A good residential landscape plan must work both functionally and aesthetically, but choosing the kind of plants you want is the last step of the process. You will first have to do the following:
- Understand the property’s drainage system, soils, and ecology.
- Locating all of the landscape’s existing elements.
- Putting together a “wish list” of useful areas and locating them properly.
- Combining these elements into a successful format.
For help with all of these structural features, be sure to speak to a qualified landscape architect.
Steps for Developing a Landscape Plan
The six steps for coming up with a good landscape plan include:
- Develop a base plan — Also called a “plot plan,” this will show the layout of a property while accurately locating the permanent elements on the surrounding land. In urban areas and developments, lots will have to be evaluated with survey and construction tools that show the property’s edges, setback and rights of way, building and pavement locations, as well any other permanent site elements.
- Perform a site inventory and analysis — Take a clean sheet of tracing paper and tape it over your base plan. This document should be labeled “site inventory and analysis,” which is a list of all the site elements and environmental factors that weren’t listed on the base plan. A site analysis is an evaluation or judgment of all the site elements.
- Evaluate your specific needs — Once you have a base plan and a better understanding of the site, you’re ready to list all of your proposed use areas. This should include your needs and wants. Do you use certain areas (such as an open lawn) for pets? You may want a space for outdoor cooking, sunbathing, lounging or reading. What types of outdoor entertaining do you need, and how big do these areas need to be? You may require other recreational areas for you and your family.
- Develop outdoor use areas — It’s easier to develop outdoor use areas separately before you use construction tools to put them together into an overall plan. Imagine yourself in that space as you develop your ideas, and you could draw inspiration from garden magazines or books that have other successful spaces. To get a rough idea of the space’s size, take a garden hose and roughly trace the outline of the area. Move the hose around so you can adjust the size of the space until you have it at the right scale and form. It’s also best to select building material types and forms that will fit with the character of your home and its surrounding area.

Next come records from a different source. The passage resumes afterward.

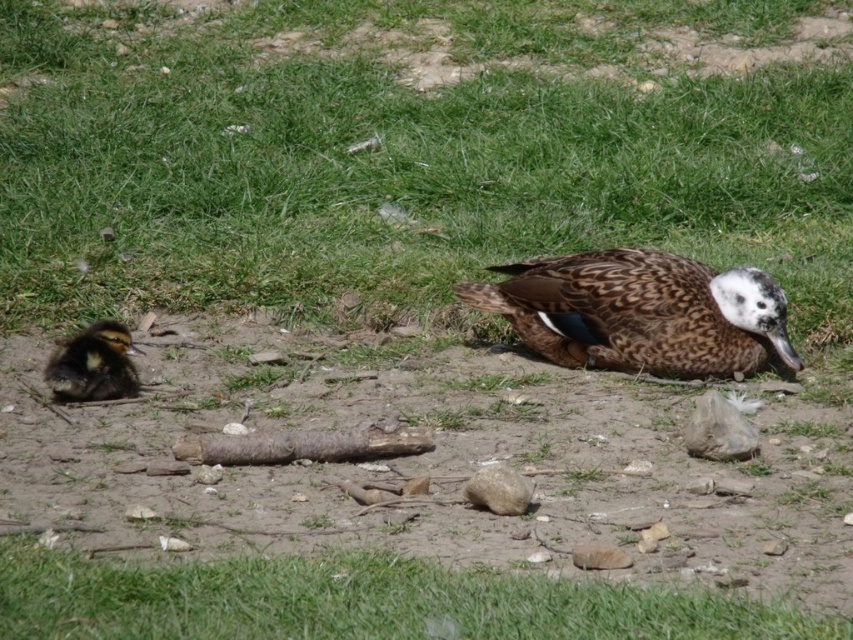
Question: Observing the image, what is the correct spatial positioning of green grass at lower center in reference to brown fluffy duckling at left?

Choices:
 (A) left
 (B) right

Answer: (B)

Question: Which object appears closest to the camera in this image?

Choices:
 (A) green grass at lower center
 (B) brown speckled duck at center
 (C) brown fluffy duckling at left

Answer: (A)

Question: Which point is closer to the camera?

Choices:
 (A) (672, 305)
 (B) (376, 618)

Answer: (B)

Question: Which object appears farthest from the camera in this image?

Choices:
 (A) green grass at lower center
 (B) brown fluffy duckling at left
 (C) brown speckled duck at center

Answer: (C)

Question: Does green grass at lower center appear over brown speckled duck at center?

Choices:
 (A) no
 (B) yes

Answer: (A)

Question: Considering the relative positions of brown speckled duck at center and brown fluffy duckling at left in the image provided, where is brown speckled duck at center located with respect to brown fluffy duckling at left?

Choices:
 (A) below
 (B) above

Answer: (B)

- Develop a planting plan — Come up with a general list of all the plants that will work with each of the site’s unique conditions. And depending on your landscape, organize your list according to various conditions. From there, you can combine them in a way that complements the space and each other. Planting plans will typically start with large shade trees. From there, you can move to understory trees, large shrubs, and then to smaller plants.
- Put it all together — Take another sheet of paper and label it “preliminary plan.” Use it to put together your ideal vision of each space to scale, and continue to refine it until each issue has been completely resolved.
- Establish your priorities — After you have put it all together, make a list of all your priorities before you implement your design plan. Decide which areas need to be developed first, and get them done one at a time according to your budget and schedule.